What bothers me the most about the bird flu scare is that all the stories say that pandemics routinely happen and so there is no way that another one won't happen. Each story then goes on to say that the last pandemic was in 1918. Seriously, that was almost 100 years ago. We have made quite a few medical breakthroughs since then. I don't think there were flu vaccines in 1918 like there is now. There is even a vaccine for birds being used now.

A point that is not emphasized in the stories is that the virus is only transmitted from bird to human, not human to human. There is just a chance it could mutate into a virus that could be spread among humans. The NPR story said that "when" not "if" the pandemic breaks out that it will spread quickly and tens of thousands if not millions will die. I do believe that it is possible for an outbreak to be disastrous for third world countries, but it's hard for me to imagine an outbreak in the U.S.

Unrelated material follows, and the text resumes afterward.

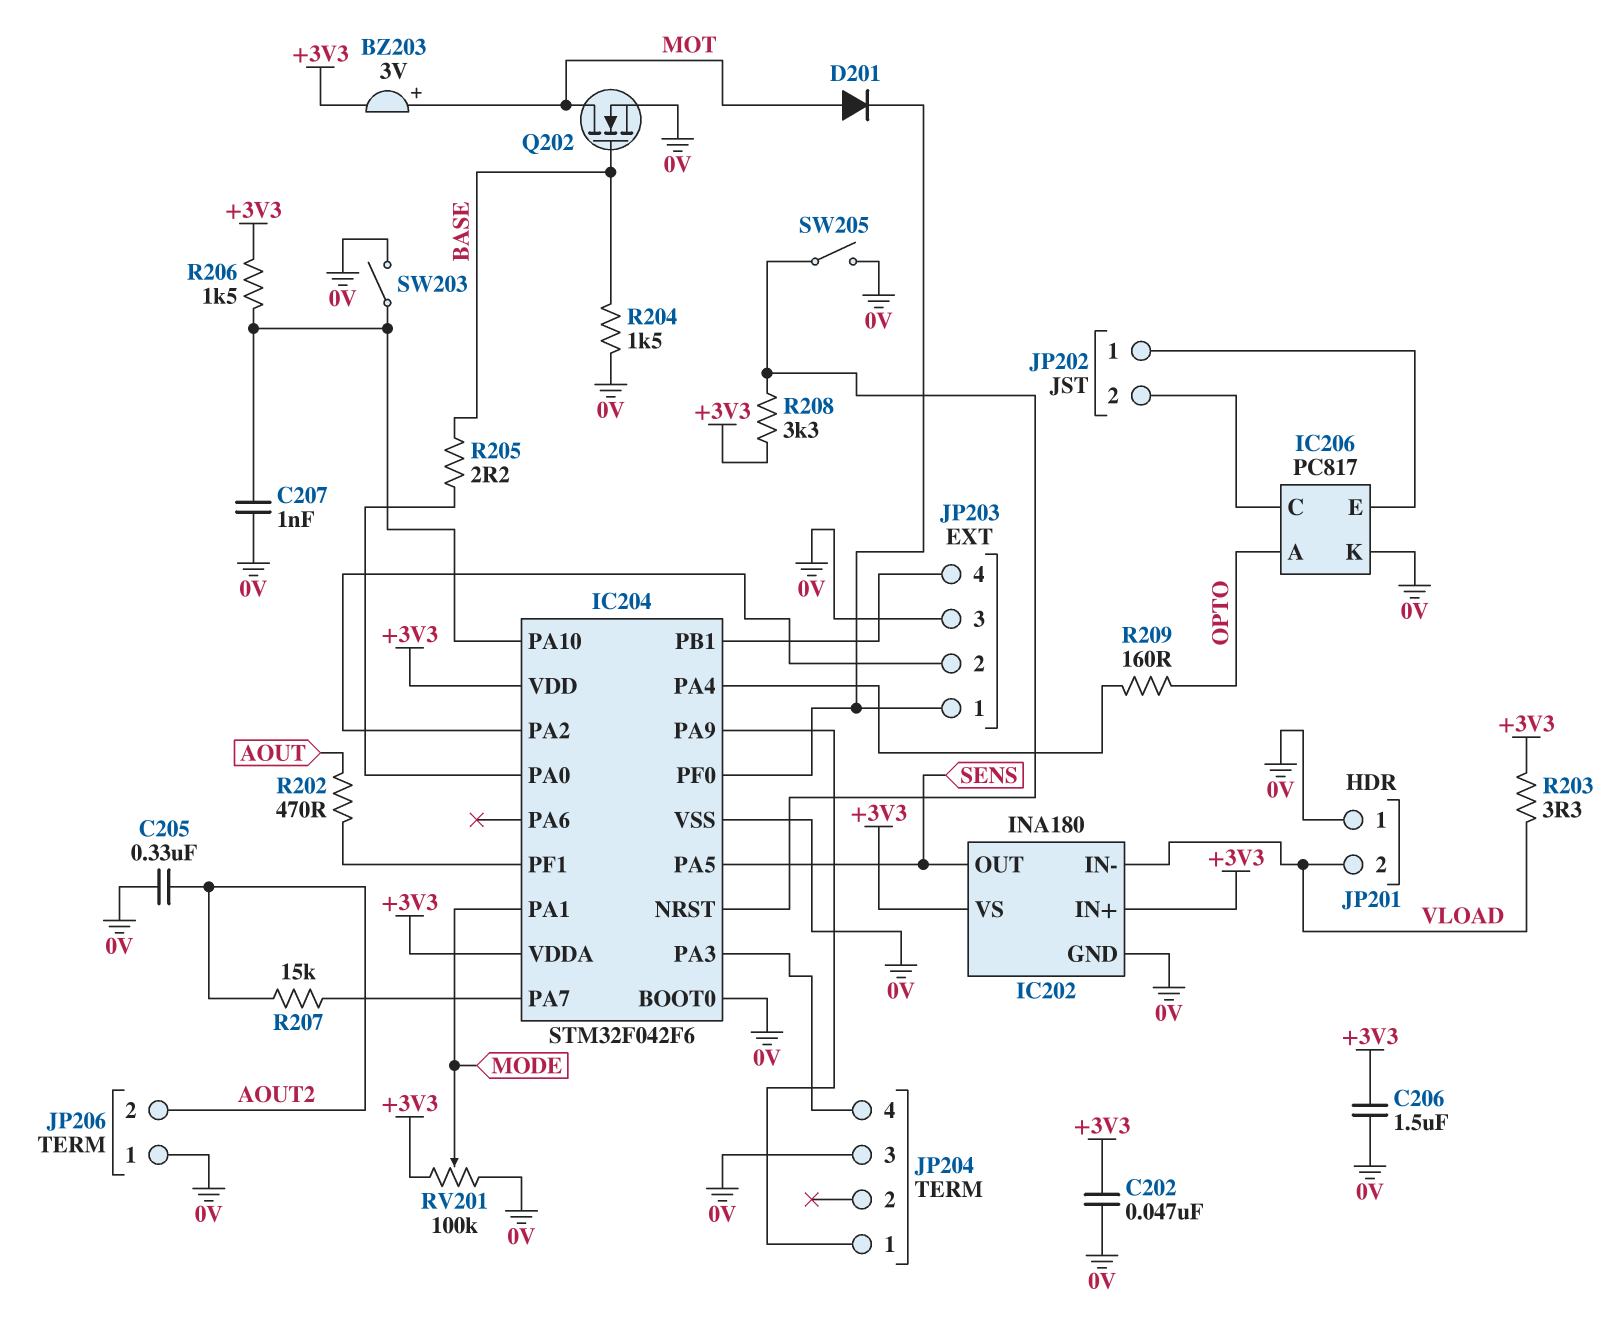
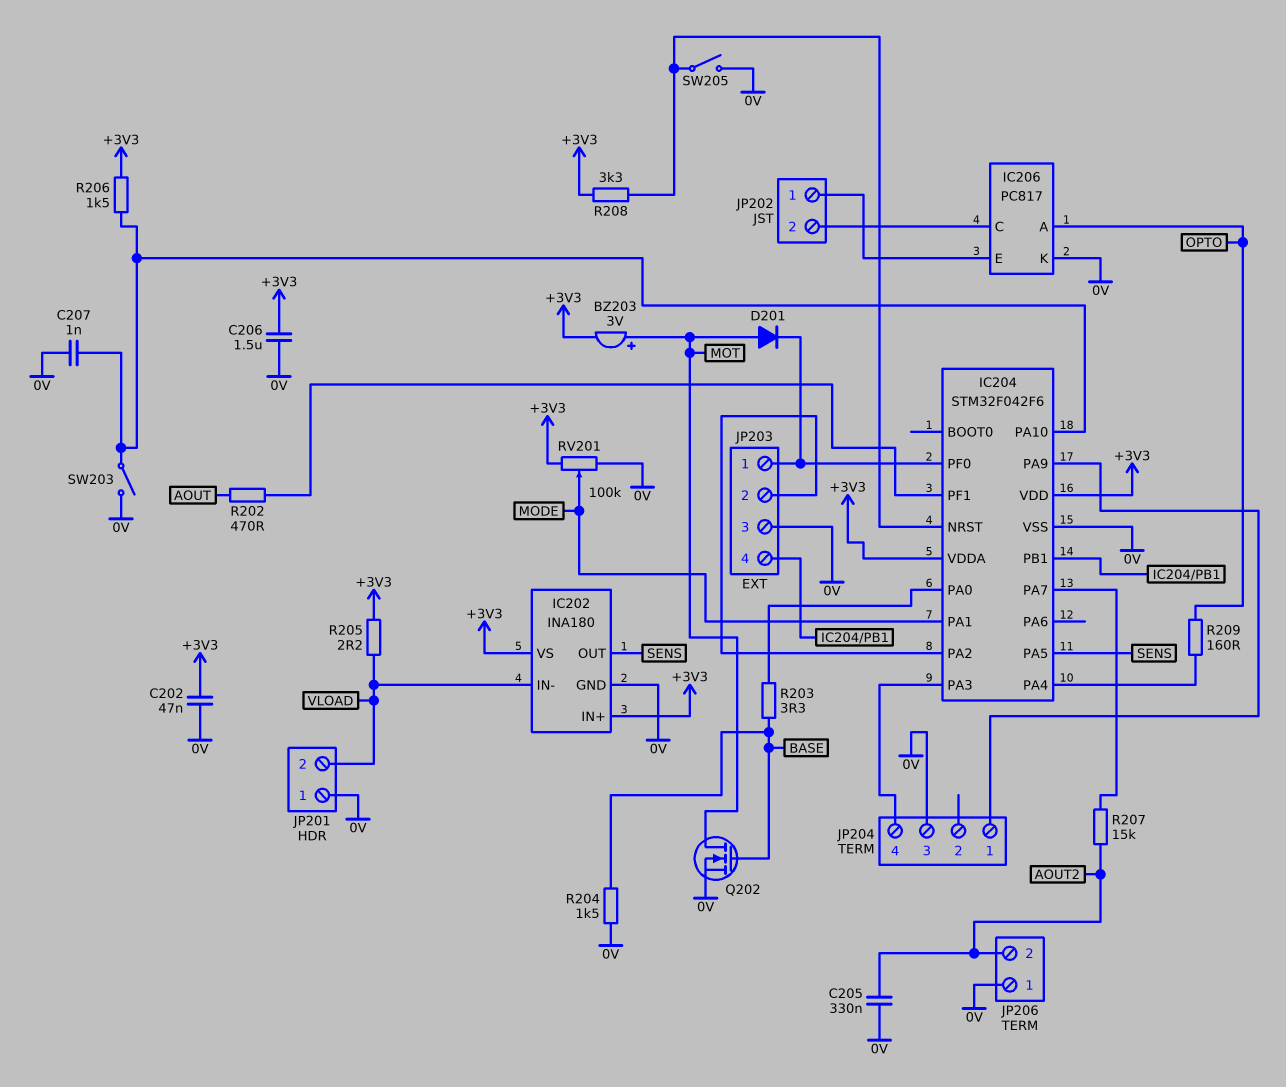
IC204 pin BOOT0: 0V -> none
R203: 3.3 (+3V3, VLOAD) -> 3.3 (BASE, IC204/PA0)
R205: 2.2 (BASE, IC204/PA0) -> 2.2 (+3V3, VLOAD)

One news article I read said a way to protect yourself from getting bird flu is to stay away from sick or dead poultry. Ok, will do!

Tuesday, January 03, 2006

It's Girl Scout cookie time!

Yes, it's that time again. This year I've decided not to sell cookies, but rather, just give a financial donation to my daughters troop.

Why, you ask? Many reasons, the most important one being that the troop only receives $0.50 per box sold. That's right 50 CENTS. Cookies are selling for $3.50 per box this year which means the cookie fundraiser yields just 14% for the troop. Who gets the other 86%? Good question.

My second reason... Notice I said I'VE decided not to sell cookies. The girls are actually discouraged from going door to door. Parents are the ones who bear the brunt of the work in the cookie sales. First, selling at work or to friends. Then, pick up, deliver and collect money. Parents are financially responsible for any cookies that couldn't be delivered.

Booth sales can be a good way to sell a lot of cookies fast, but are risky. It can be hit-or-miss if the sale will be successful. Many factors play a role: location, bad weather, time etc. Last year I showed up for a booth sale, only to find another troop already selling there. Time had to be spent convincing them that our troop had signed up at that location and they needed to leave. I think we sold about 40 boxes at the sale. That equals $20 for the troop. Hardly worth all the effort of dragging the cookie boxes, tables and signs out there. Plus dealing with cash and making sure to bring enough change.

In years past I've usually been able to sell about 50 boxes. (Only making $25 for the troop). This year I will make a $50 donation to the troop and unlike in years past, 100% of my donation will benefit the girls.